Excerpt provided >>

Or if you were eager to implement, a tcp first with fallback to udp upon call failure(so no tcp retransmit) is doable now if this was an itch you have been wanting to scratch hah. Where if its tcp success it goes in the ml-cache and used by all workers and if that call happens to fail it ends up udp + cache in a local lru. Likely would just be easier to fork the dns dependency and add re-transmit though at that point 😄 . Anyways I will leave it at that, don't wanna derail this PR too much but interesting discussion.

@p0pr0ck5
Copy link
Contributor

TCP DNS queries do not imply that the server will return a “full list” of records for a name, and UDP queries do not imply that a “partial” list is returned. The underlying transport is unrelated to the number of records returned. If the authoritative server (or an intermediate resolver) is only returning a subset of the record set, that’s a problem with that resolver/auth server, not the transport or client. Forcing TCP queries to try to get a full list of records is incorrect behavior. For example, the behavior of Consul returning a subset of records is unrelated to the transport mechanism, as documented by Consul:

Note that DNS is limited in size per request, even when performing DNS TCP queries.

https://www.consul.io/docs/agent/dns.html

Consuls resolver also has some questionable behavior, like truncating responses without setting the truncate flag 😳 and this behavior is configurable anyhow:

https://www.consul.io/docs/agent/options.html#enable_truncate

If anything, the approach of caching records at all is antithetical to the approach of supporting the edge case of “round robining” multiple different answers from an authoritative DNS server. If Kong wants to support response record sets that would be truncated over TCP, it should follow the spec and fetch the record set over TCP (and Consul should be configured appropriately).

@kikito
Copy link
Member Author

kikito commented May 29, 2019

I tried the test suggested by @hisham. Here's the bash script I used:

for i in {1..20}
do
  kong start &> test.log
  http POST :8001/services name=serv host=example.net path=/ &> test.log
  http POST :8001/services/serv/routes hosts:='["example.net"]' name=rout &> test.log
  sleep 3
  http :8000 Host:example.net -h 2>&1 | grep X-Kong-Proxy-Latency
  http DELETE :8001/routes/rout &> test.log
  http DELETE :8001/services/serv &> test.log
  kong stop &> test.log
done

(Twenty times, start kong, create route and service, wait 3 seconds, route traffic towards the service, output the X-Kong-Proxy-Latency value, then delete everything and stop kong. Notice that I increased the wait time to make sure that the events were propagated.)

Stored rows >>
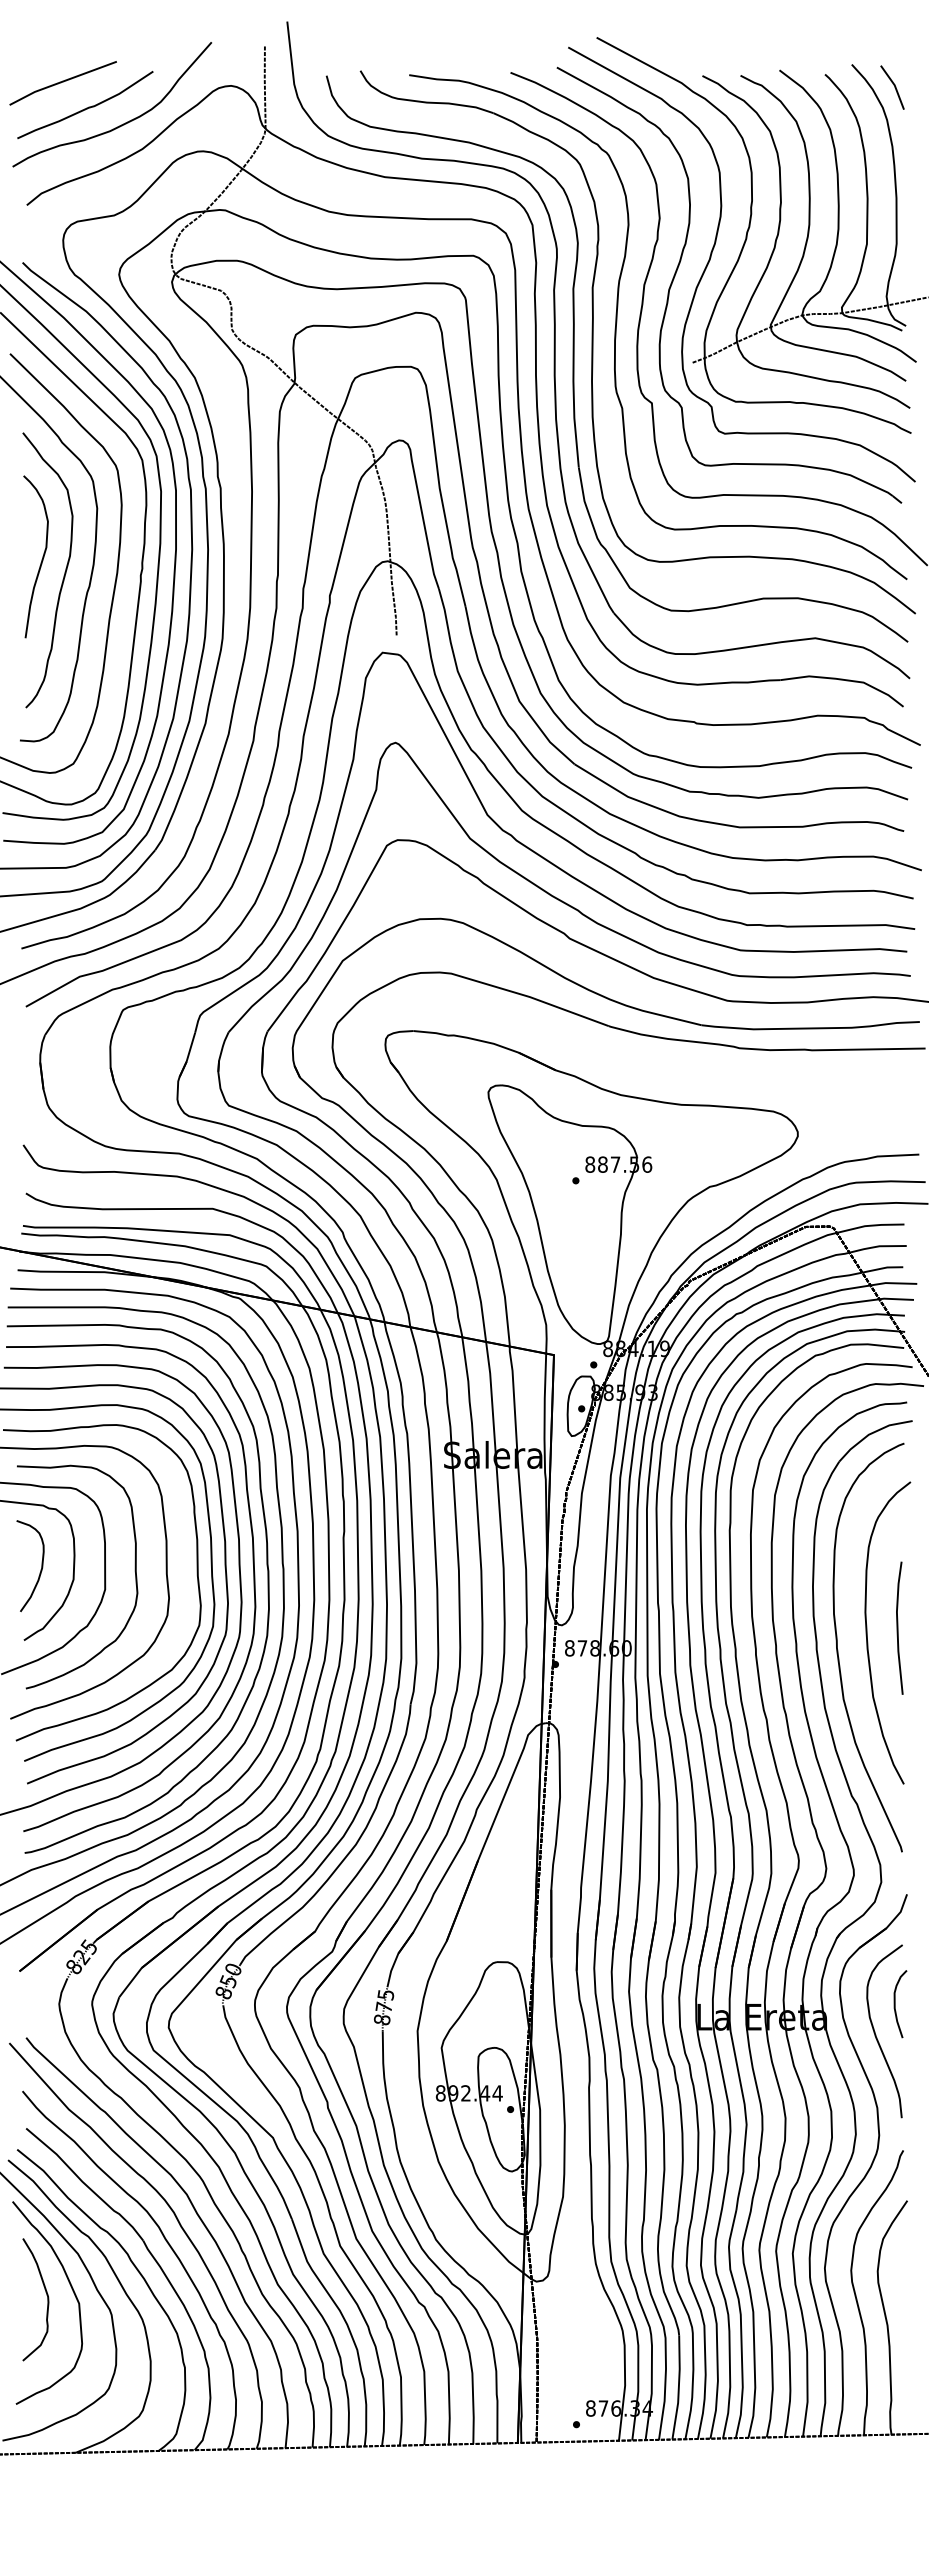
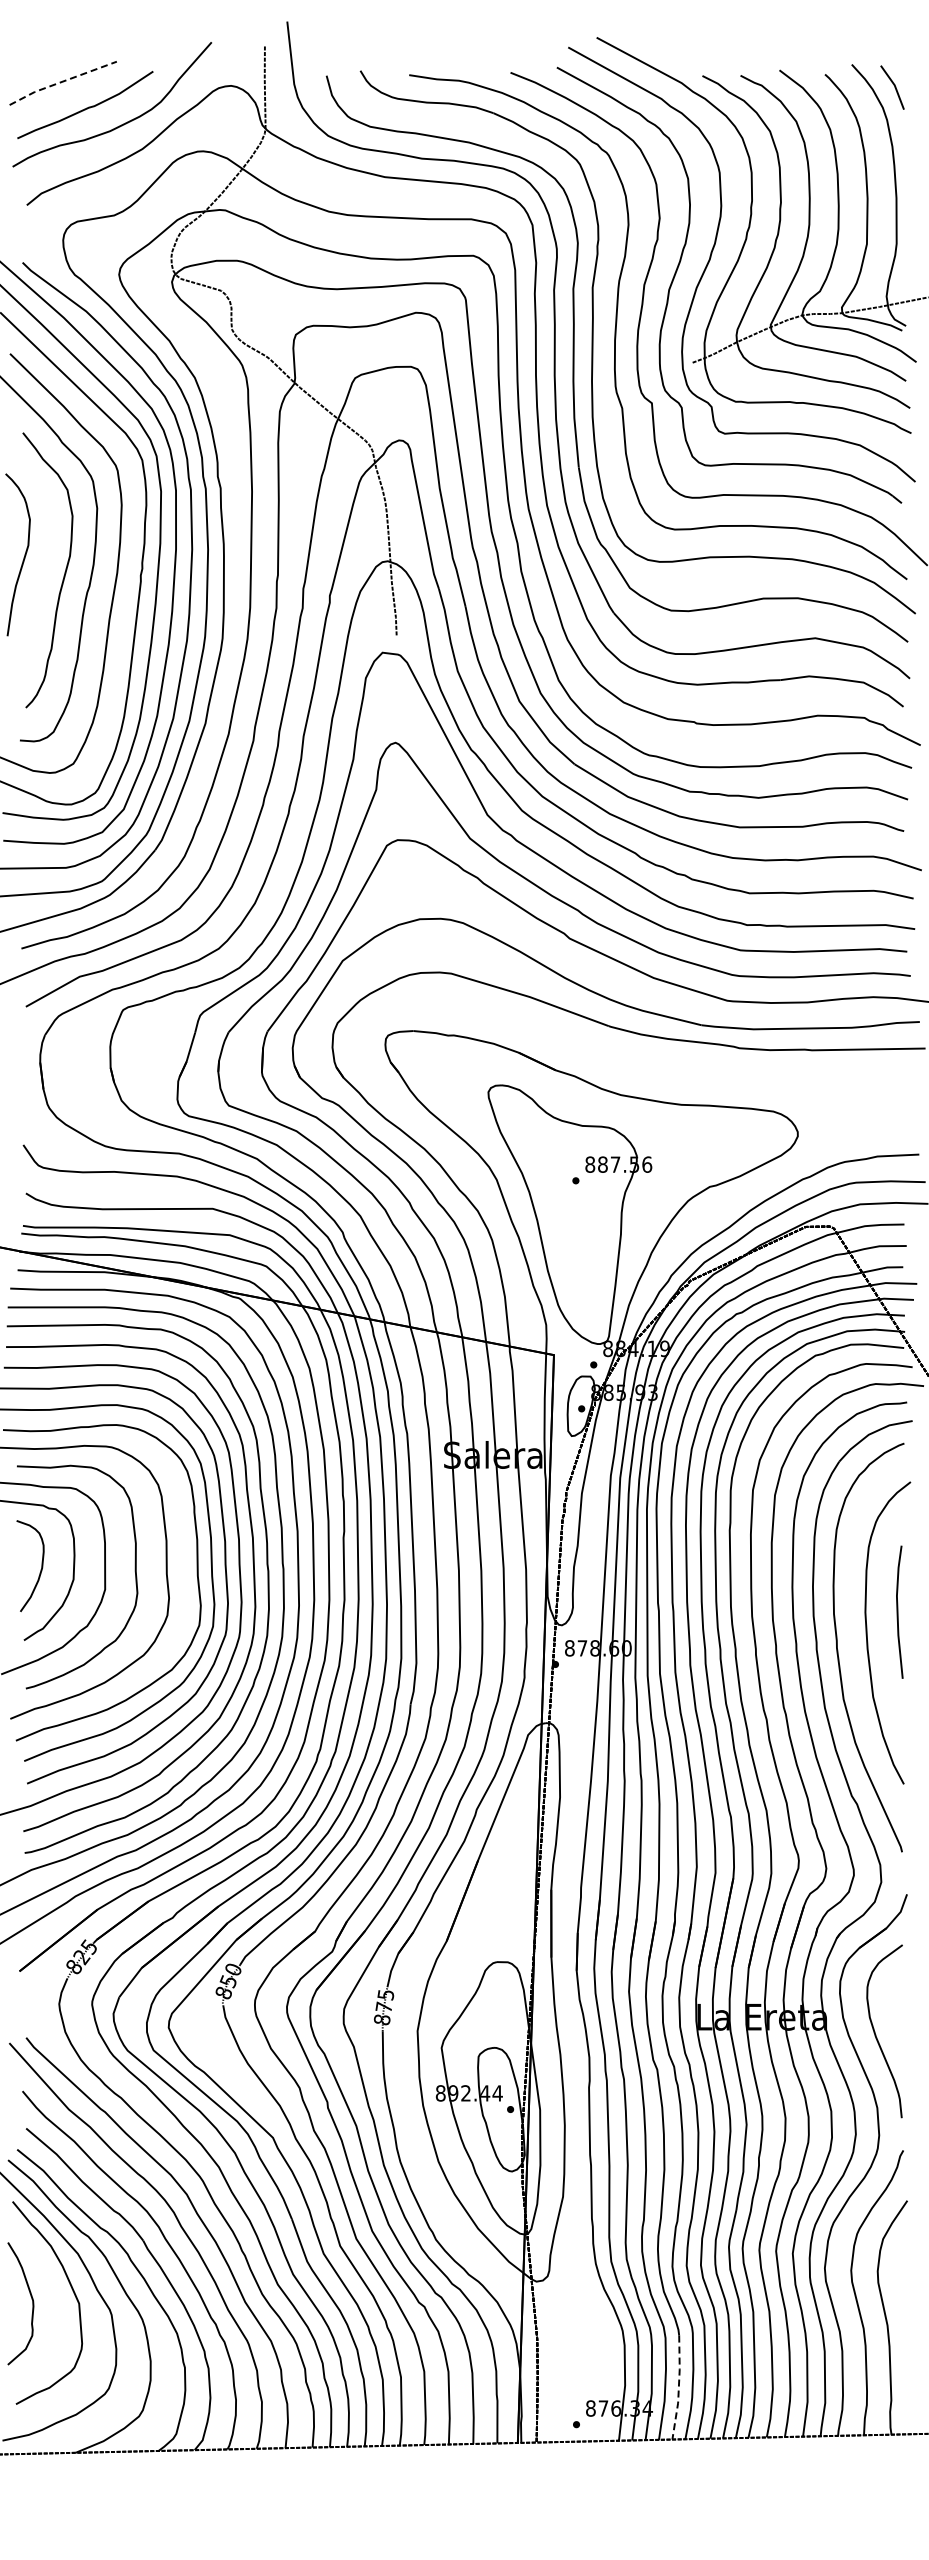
line at (61, 81): solid -> dashed
curve at (41, 559) position: (41, 559) -> (23, 557)
line at (898, 1627) position: (898, 1627) -> (898, 1611)
curve at (895, 2004): present -> none
curve at (46, 2295) position: (46, 2295) -> (31, 2299)
line at (678, 2388): solid -> dashed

Tasks to perform >>
[A] Rewrite the passage of the Kong DNS discussion between "(Twenty times, start" and "events were propagated.)", inclusive, substituting "5 seconds" for "3 seconds".
[B] In the Kong DNS discussion, why was the wait time in the test script increased?
The records play no part in the tasks.

Outputs in order >>
[A]
(Twenty times, start kong, create route and service, wait 5 seconds, route traffic towards the service, output the X-Kong-Proxy-Latency value, then delete everything and stop kong. Notice that I increased the wait time to make sure that the events were propagated.)

[B] To make sure that the events were propagated.